INPUT DATA -
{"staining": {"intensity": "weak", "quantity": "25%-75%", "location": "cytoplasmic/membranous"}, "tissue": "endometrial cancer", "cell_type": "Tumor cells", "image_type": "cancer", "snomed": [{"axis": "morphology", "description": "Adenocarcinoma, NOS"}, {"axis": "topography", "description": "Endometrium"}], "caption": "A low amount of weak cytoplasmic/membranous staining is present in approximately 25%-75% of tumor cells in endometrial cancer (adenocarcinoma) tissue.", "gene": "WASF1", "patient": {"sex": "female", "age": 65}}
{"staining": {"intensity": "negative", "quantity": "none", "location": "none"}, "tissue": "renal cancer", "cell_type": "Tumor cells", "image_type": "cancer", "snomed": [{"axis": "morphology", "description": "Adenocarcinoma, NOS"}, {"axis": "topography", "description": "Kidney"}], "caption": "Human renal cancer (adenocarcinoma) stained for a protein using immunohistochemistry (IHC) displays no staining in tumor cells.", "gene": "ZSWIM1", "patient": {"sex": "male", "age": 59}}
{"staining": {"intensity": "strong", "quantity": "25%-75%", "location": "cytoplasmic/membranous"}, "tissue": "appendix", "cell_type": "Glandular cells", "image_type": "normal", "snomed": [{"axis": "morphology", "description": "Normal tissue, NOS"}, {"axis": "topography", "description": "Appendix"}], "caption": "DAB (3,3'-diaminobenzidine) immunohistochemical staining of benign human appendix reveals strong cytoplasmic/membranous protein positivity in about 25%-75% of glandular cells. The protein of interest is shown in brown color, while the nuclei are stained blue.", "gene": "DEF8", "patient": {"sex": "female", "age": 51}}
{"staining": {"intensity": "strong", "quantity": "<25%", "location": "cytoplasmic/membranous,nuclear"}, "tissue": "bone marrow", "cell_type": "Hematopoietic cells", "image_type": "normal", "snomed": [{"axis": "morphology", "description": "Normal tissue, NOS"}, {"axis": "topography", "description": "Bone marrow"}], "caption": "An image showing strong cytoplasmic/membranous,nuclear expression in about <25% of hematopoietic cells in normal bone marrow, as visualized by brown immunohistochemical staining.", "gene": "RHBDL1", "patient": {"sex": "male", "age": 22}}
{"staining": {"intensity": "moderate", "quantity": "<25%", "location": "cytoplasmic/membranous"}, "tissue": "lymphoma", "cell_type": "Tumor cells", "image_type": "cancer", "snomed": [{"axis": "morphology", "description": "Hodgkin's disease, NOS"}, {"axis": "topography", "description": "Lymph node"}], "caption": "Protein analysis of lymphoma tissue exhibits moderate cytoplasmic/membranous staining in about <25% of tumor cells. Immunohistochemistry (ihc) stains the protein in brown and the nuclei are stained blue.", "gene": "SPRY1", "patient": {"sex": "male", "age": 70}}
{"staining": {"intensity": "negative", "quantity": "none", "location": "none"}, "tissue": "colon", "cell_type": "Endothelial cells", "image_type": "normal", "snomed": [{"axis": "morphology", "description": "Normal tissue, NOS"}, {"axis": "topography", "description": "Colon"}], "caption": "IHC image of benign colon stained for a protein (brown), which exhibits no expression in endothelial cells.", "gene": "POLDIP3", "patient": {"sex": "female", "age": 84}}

WHAT YOU NEED TO DO - Your answer must be the complete listing, reproduced exactly.

EXERCISE ANSWER -
{"staining": {"intensity": "weak", "quantity": "25%-75%", "location": "cytoplasmic/membranous"}, "tissue": "endometrial cancer", "cell_type": "Tumor cells", "image_type": "cancer", "snomed": [{"axis": "morphology", "description": "Adenocarcinoma, NOS"}, {"axis": "topography", "description": "Endometrium"}], "caption": "A low amount of weak cytoplasmic/membranous staining is present in approximately 25%-75% of tumor cells in endometrial cancer (adenocarcinoma) tissue.", "gene": "WASF1", "patient": {"sex": "female", "age": 65}}
{"staining": {"intensity": "negative", "quantity": "none", "location": "none"}, "tissue": "renal cancer", "cell_type": "Tumor cells", "image_type": "cancer", "snomed": [{"axis": "morphology", "description": "Adenocarcinoma, NOS"}, {"axis": "topography", "description": "Kidney"}], "caption": "Human renal cancer (adenocarcinoma) stained for a protein using immunohistochemistry (IHC) displays no staining in tumor cells.", "gene": "ZSWIM1", "patient": {"sex": "male", "age": 59}}
{"staining": {"intensity": "strong", "quantity": "25%-75%", "location": "cytoplasmic/membranous"}, "tissue": "appendix", "cell_type": "Glandular cells", "image_type": "normal", "snomed": [{"axis": "morphology", "description": "Normal tissue, NOS"}, {"axis": "topography", "description": "Appendix"}], "caption": "DAB (3,3'-diaminobenzidine) immunohistochemical staining of benign human appendix reveals strong cytoplasmic/membranous protein positivity in about 25%-75% of glandular cells. The protein of interest is shown in brown color, while the nuclei are stained blue.", "gene": "DEF8", "patient": {"sex": "female", "age": 51}}
{"staining": {"intensity": "strong", "quantity": "<25%", "location": "cytoplasmic/membranous,nuclear"}, "tissue": "bone marrow", "cell_type": "Hematopoietic cells", "image_type": "normal", "snomed": [{"axis": "morphology", "description": "Normal tissue, NOS"}, {"axis": "topography", "description": "Bone marrow"}], "caption": "An image showing strong cytoplasmic/membranous,nuclear expression in about <25% of hematopoietic cells in normal bone marrow, as visualized by brown immunohistochemical staining.", "gene": "RHBDL1", "patient": {"sex": "male", "age": 22}}
{"staining": {"intensity": "moderate", "quantity": "<25%", "location": "cytoplasmic/membranous"}, "tissue": "lymphoma", "cell_type": "Tumor cells", "image_type": "cancer", "snomed": [{"axis": "morphology", "description": "Hodgkin's disease, NOS"}, {"axis": "topography", "description": "Lymph node"}], "caption": "Protein analysis of lymphoma tissue exhibits moderate cytoplasmic/membranous staining in about <25% of tumor cells. Immunohistochemistry (ihc) stains the protein in brown and the nuclei are stained blue.", "gene": "SPRY1", "patient": {"sex": "male", "age": 70}}
{"staining": {"intensity": "negative", "quantity": "none", "location": "none"}, "tissue": "colon", "cell_type": "Endothelial cells", "image_type": "normal", "snomed": [{"axis": "morphology", "description": "Normal tissue, NOS"}, {"axis": "topography", "description": "Colon"}], "caption": "IHC image of benign colon stained for a protein (brown), which exhibits no expression in endothelial cells.", "gene": "POLDIP3", "patient": {"sex": "female", "age": 84}}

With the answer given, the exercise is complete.